Project 1: Similar document searching via MinHash and Locality Sensitive Hashing
In this first project we will implement the system described in the lecture notes for similar document searching. This project is inspired by http://mccormickml.com/2015/06/12/minhash-tutorial-with-python-code/ (Note: you can look at code there for inspiration but implement your own).
Posted: March 10, 2020
Last Update: March 10, 2020
The Task
We will use documents from this repository http://www.inf.ed.ac.uk/teaching/courses/tts/assessed/assessment3.html. This is a dataset of documents for which we want to find possible cases of plagiarism. It consists of 10,000 documents for which some pairs are tagged as instances of plagiarism. The goal of this exercise is to see how effectively and efficiently a minhash and LSH system can identify these instances.

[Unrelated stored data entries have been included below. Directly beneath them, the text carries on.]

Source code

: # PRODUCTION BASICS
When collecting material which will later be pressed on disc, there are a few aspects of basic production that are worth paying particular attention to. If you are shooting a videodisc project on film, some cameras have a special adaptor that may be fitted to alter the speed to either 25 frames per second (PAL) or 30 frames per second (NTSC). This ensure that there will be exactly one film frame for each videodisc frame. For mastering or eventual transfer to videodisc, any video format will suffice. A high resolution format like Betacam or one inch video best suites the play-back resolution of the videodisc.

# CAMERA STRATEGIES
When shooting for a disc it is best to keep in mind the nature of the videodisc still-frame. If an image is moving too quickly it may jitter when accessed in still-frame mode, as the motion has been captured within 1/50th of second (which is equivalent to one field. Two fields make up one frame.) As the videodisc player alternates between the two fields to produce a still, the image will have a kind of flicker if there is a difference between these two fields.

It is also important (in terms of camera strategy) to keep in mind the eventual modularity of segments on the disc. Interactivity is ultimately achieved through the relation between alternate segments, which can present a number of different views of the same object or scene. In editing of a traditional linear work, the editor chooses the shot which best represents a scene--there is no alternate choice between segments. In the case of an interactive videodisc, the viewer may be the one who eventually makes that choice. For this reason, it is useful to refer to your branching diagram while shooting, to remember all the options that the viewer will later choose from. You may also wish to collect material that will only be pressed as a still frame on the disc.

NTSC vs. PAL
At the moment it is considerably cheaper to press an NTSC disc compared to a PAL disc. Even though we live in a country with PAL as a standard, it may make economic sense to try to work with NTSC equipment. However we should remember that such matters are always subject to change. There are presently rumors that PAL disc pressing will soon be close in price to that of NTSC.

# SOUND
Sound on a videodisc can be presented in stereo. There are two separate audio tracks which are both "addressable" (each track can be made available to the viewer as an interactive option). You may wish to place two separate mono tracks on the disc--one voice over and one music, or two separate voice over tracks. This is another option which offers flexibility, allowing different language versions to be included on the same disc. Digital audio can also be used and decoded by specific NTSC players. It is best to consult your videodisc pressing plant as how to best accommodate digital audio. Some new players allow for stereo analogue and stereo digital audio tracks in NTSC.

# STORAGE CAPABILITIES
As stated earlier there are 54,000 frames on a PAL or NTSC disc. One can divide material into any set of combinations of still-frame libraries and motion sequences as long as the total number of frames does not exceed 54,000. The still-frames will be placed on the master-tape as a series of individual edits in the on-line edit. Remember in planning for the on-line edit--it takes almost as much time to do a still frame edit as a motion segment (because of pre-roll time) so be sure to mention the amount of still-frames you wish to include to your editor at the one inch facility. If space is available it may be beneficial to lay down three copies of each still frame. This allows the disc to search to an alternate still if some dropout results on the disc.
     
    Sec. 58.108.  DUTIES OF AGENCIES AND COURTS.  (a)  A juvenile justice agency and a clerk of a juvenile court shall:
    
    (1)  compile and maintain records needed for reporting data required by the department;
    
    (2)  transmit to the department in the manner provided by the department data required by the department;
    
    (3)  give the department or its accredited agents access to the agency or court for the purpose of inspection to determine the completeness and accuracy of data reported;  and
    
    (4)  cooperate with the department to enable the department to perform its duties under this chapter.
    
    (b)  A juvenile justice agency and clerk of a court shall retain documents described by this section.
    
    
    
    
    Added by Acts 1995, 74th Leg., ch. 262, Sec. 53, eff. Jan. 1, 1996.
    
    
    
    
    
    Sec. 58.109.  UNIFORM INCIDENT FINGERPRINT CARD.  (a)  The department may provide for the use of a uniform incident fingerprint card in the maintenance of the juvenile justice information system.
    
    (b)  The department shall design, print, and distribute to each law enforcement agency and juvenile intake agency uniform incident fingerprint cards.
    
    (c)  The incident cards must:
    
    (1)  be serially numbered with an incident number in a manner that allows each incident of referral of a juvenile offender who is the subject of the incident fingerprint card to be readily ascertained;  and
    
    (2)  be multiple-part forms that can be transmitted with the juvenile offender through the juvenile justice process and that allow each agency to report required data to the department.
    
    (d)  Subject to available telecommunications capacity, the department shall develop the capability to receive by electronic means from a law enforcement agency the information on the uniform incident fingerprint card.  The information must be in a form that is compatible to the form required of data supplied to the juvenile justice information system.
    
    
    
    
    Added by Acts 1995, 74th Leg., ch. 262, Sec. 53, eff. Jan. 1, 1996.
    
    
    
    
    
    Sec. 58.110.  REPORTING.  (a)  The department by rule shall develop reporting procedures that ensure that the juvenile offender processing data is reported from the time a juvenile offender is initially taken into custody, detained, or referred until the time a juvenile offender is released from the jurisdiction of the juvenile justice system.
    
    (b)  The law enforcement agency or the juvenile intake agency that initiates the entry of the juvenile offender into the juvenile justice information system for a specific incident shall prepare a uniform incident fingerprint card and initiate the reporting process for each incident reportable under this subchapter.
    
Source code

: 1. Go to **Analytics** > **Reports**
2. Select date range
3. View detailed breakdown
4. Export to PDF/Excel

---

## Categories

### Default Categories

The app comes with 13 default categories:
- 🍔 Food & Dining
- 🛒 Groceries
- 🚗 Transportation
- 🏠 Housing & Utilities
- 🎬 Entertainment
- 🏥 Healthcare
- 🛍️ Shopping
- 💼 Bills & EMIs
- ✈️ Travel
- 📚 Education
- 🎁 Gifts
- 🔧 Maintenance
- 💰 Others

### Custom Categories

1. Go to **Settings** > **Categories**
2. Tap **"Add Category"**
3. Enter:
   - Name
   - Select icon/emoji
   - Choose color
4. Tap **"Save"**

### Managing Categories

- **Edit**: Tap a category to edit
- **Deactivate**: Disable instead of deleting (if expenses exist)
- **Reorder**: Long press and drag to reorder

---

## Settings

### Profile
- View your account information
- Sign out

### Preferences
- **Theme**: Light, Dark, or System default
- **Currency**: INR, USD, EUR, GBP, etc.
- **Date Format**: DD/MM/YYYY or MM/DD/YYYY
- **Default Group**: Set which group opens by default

Note that smaller subsets of data suitable for testing are available here: https://github.com/chrisjmccormick/MinHash/tree/master/data
You will base your solution off of the code provided by this repository: https://github.com/hcorrada/data606_plagiarism
To access:
- Create a github account (or use an existing one) at https://github.com
- Send me your github id and I will give you access to the repository
- Fork the repository to your github account
- Download and work on your fork
Open the notebook plagiarism.ipynb
and follow instructions there.